# [Text shown]

A model formula specifying the linear predictor for the model. The formula should not include state as a predictor variable. The variable state gets added to the formula automatically. Ignored if the model is bivariate, i.e. if the length of response is 2.

response

A character scalar or a length-2 vector of such scalars, specifying the name or names of the response(s). If response is not specified (i.e. if it is left as NULL) then formula (see below) must be specfied and response is taken to be the left hand side of formula. (In this case, it is of course univariate.)

data

A data frame with columns providing the response(s) and the predictor variables in the model.

distr

Character string specifying the distribution of the response(s) (“emissions”) variable(s). Currently (13/02/2024) the only distributions accommodated are Gaussian, Poisson, Binomial, Dbd, and Multinom. Note that "discnp" is just an alternative expression for "Multinom". Ignored if the response is bivariate, in which case distr is forcibly set equal to "Multinom". I.e. bivariate models are, currently, fitted only to data in which the emissions have the "Multinom" distribution.

# [Record excerpts]

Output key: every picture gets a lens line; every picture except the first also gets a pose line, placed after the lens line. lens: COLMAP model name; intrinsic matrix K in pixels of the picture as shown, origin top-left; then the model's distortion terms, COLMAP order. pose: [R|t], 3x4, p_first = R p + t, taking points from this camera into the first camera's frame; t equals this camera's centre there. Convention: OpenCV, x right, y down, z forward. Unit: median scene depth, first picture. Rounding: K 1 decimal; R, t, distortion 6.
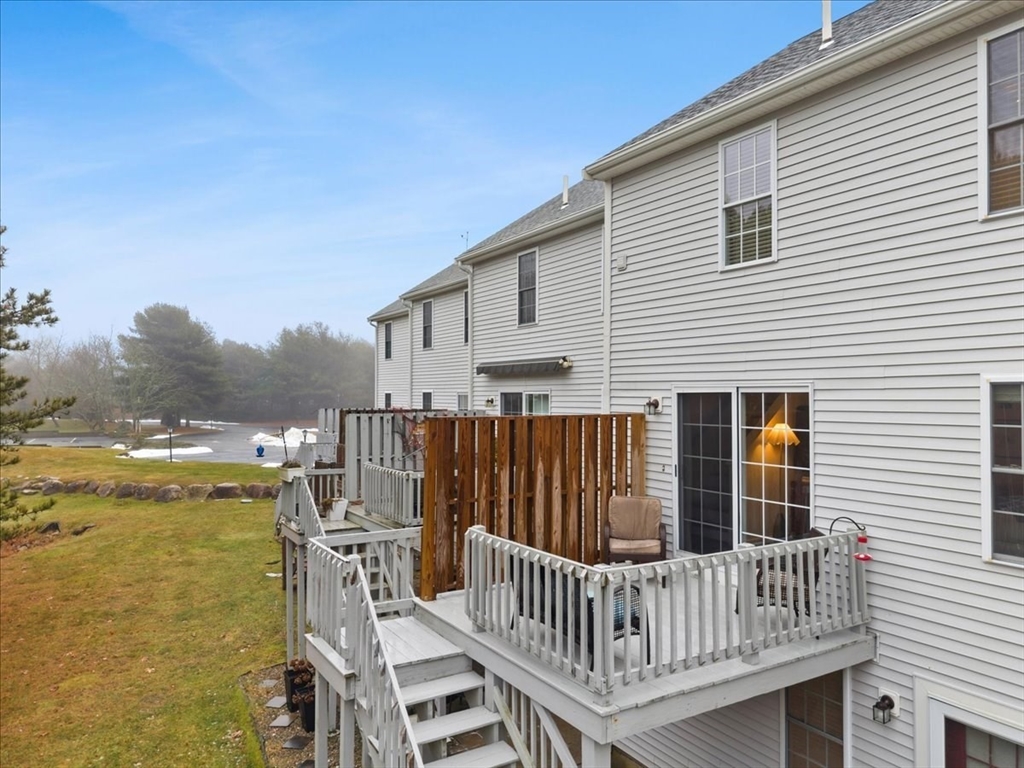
lens RADIAL K [[683.9, 0, 518.1], [0, 683.9, 385.6], [0, 0, 1]] dist [0.055564, -0.058973]
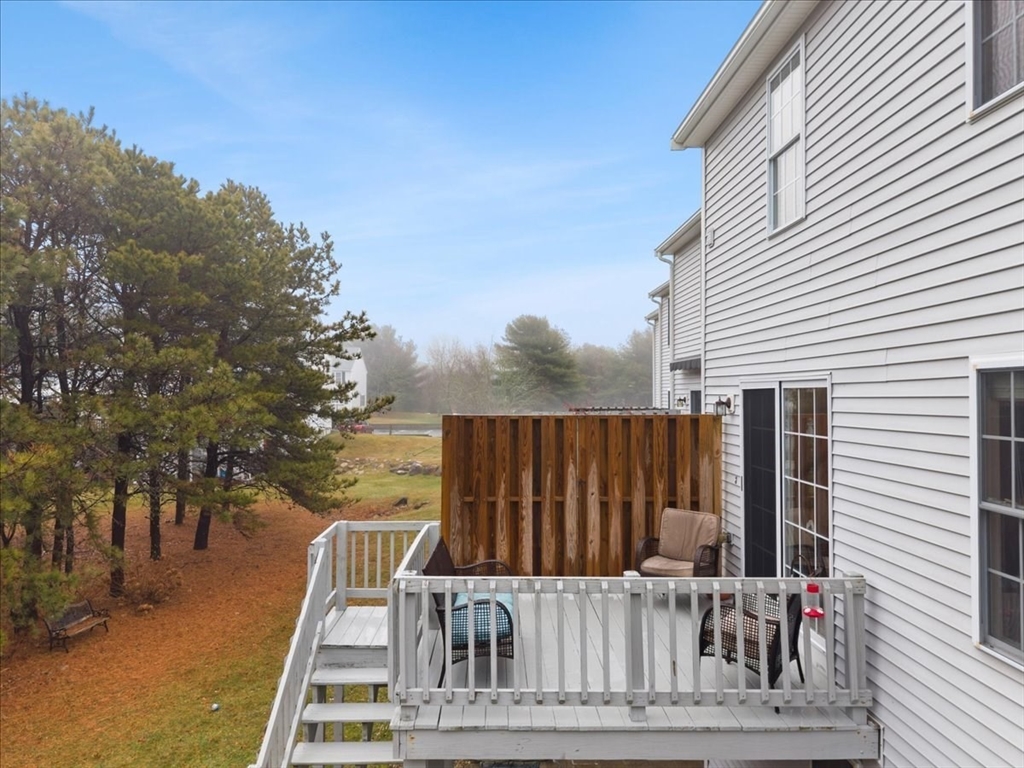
lens RADIAL K [[683.9, 0, 518.1], [0, 683.9, 385.6], [0, 0, 1]] dist [0.055564, -0.058973]
pose [[0.862254, -0.010439, -0.506368, 0.429198], [0.010989, 0.999938, -0.001901, 0.004700], [0.506356, -0.003926, 0.862315, 0.151753]]
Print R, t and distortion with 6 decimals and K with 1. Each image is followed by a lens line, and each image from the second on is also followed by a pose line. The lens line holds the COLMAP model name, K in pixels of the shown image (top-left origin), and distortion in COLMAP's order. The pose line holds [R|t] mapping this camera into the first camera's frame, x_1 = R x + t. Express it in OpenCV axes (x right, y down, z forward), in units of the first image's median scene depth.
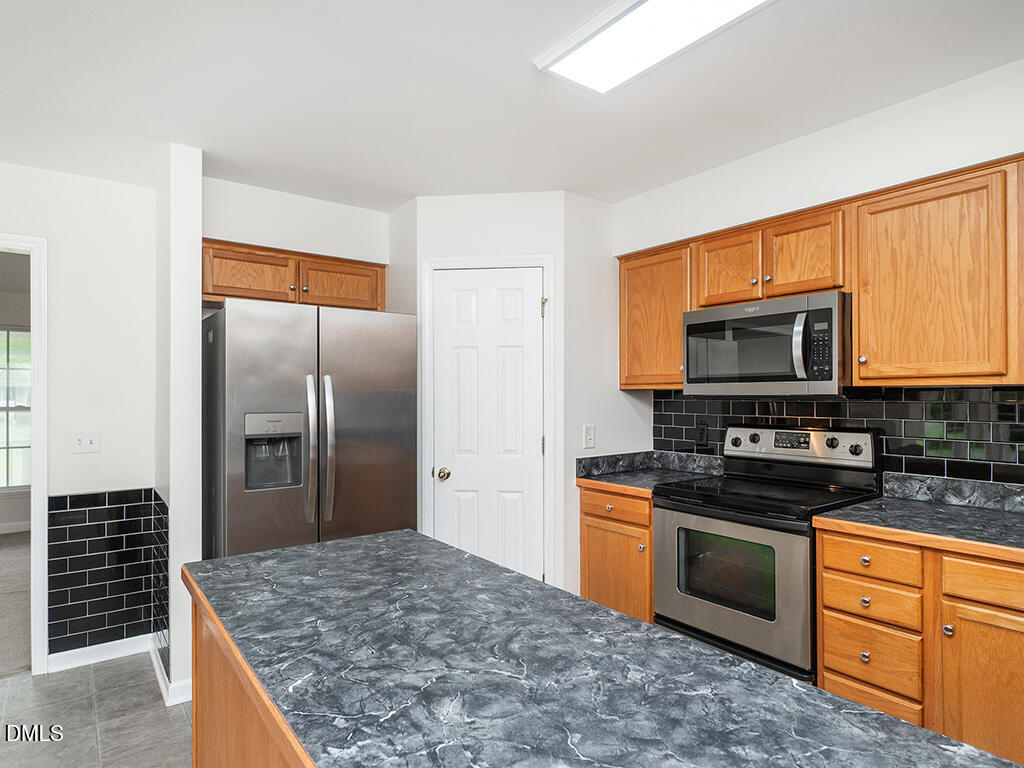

# [Study questions]
**a)** Reproduce the passage of argument documentation starting with "A model formula" and going on through "of course univariate.)".
**b)** Extend the argument documentation for the model-fitting function from the point where it stops.

# [Answers per task]
**a)**
A model formula specifying the linear predictor for the model. The formula should not include state as a predictor variable. The variable state gets added to the formula automatically. Ignored if the model is bivariate, i.e. if the length of response is 2.

response

A character scalar or a length-2 vector of such scalars, specifying the name or names of the response(s). If response is not specified (i.e. if it is left as NULL) then formula (see below) must be specfied and response is taken to be the left hand side of formula. (In this case, it is of course univariate.)

**b)**
inclTau

Logical scalar. Should the transition probability matrix parameters “tau” be included in those that are estimated via the Hessian/gradient pardigm? In this case, they are included in the set of parameters to which the gradient and Hessian are applicable. If not, they are estimated via the method of moments as is done when the EM algorithm is used. In this latter case the dimensions of the Hessian are reduced (by a substantial amount if K is “large”).

preSpecSigma

Numeric vector of length K (see below) with strictly positive entries. Ignored if distr is not equal to "Gaussian". This vector provides “pre-specified” values of the standard deviations sigma of the Gaussian distribution associated with each state. If preSpecSigma is specified, then it is used as the value of sigma throughout the fitting process, and sigma is not estimated from the data. If distr is "Gaussian" and preSpecSigma is specified, then an error will be thrown if the length of preSpecSigma is not equal to K, or if any entries of preSpecSigma fail to be strictly positive.

indep

Logical scalar; should the components of a bivariate model be considered to be independent? Ignored unless the model is bivariate (i.e. unless response is of length 2. If the model is bivariate and indep is not specified, an error is thrown.

size

Scalar integer specifying the number of trials in the experiment generating binomial data (see the size argument of dbinom()). Ignored unless distr is equal to "Binomial".

nbot

Scalar integer specifying the lower end (0 or 1) of the range of values of the discretised Beta distribution. Ignored unless distr is "Dbd".

ntop

Scalar integer specifying the upper end of the range of values of the discretised Beta distribution. Ignored unless distr is "Dbd".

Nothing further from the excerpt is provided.